Ok thanks for these details kpa.


----------



## SirDice (Aug 27, 2018)

I suggest you use the proper FreeBSD package: multimedia/emby-server


----------



## boris_net (Aug 27, 2018)

Thank you SirDice but I need a fix for one feature that is broken in the FreeBSD package which is how I ended up trying to get the third party package working. 
I was hoping to contribute and integrate that fix in proper FreeBSD package but it seems a bit hard to track how fixes are managed in that project.


----------



## SirDice (Aug 27, 2018)

It's exactly the same version. Both are 3.5.2.0.


----------



## boris_net (Sep 2, 2018)

SirDice said:


> It's exactly the same version. Both are 3.5.2.0.



Unfortunately not which is why I was trying to troubleshoot the problem. The emby package has a fix that is not tracked with a +.0.0.0.1 which is bad but at the same time, if people are not fully familiar with the platform but make an effort at getting things available on FreeBSD, I prefer to help where/if I can.

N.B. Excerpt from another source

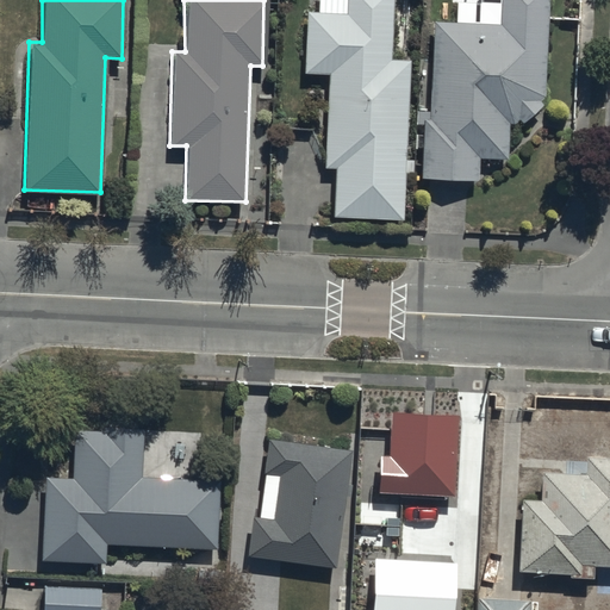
[(402,218),(405,57),(388,57),(391,0),(344,0),(344,10),(306,8),(304,73),(327,73),(324,167),(336,167),(335,216),(402,218)]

It turns out, the package has a problem with the latest version of the libx264 (v155) since I forced my jail to update against 'latest' packages, I hit the v155 of libx264 released on the 10th of August and got the problem I faced.

Their beta package was only tested against quarterly packages. You can read the thread I originally linked to get details on the issue.


----------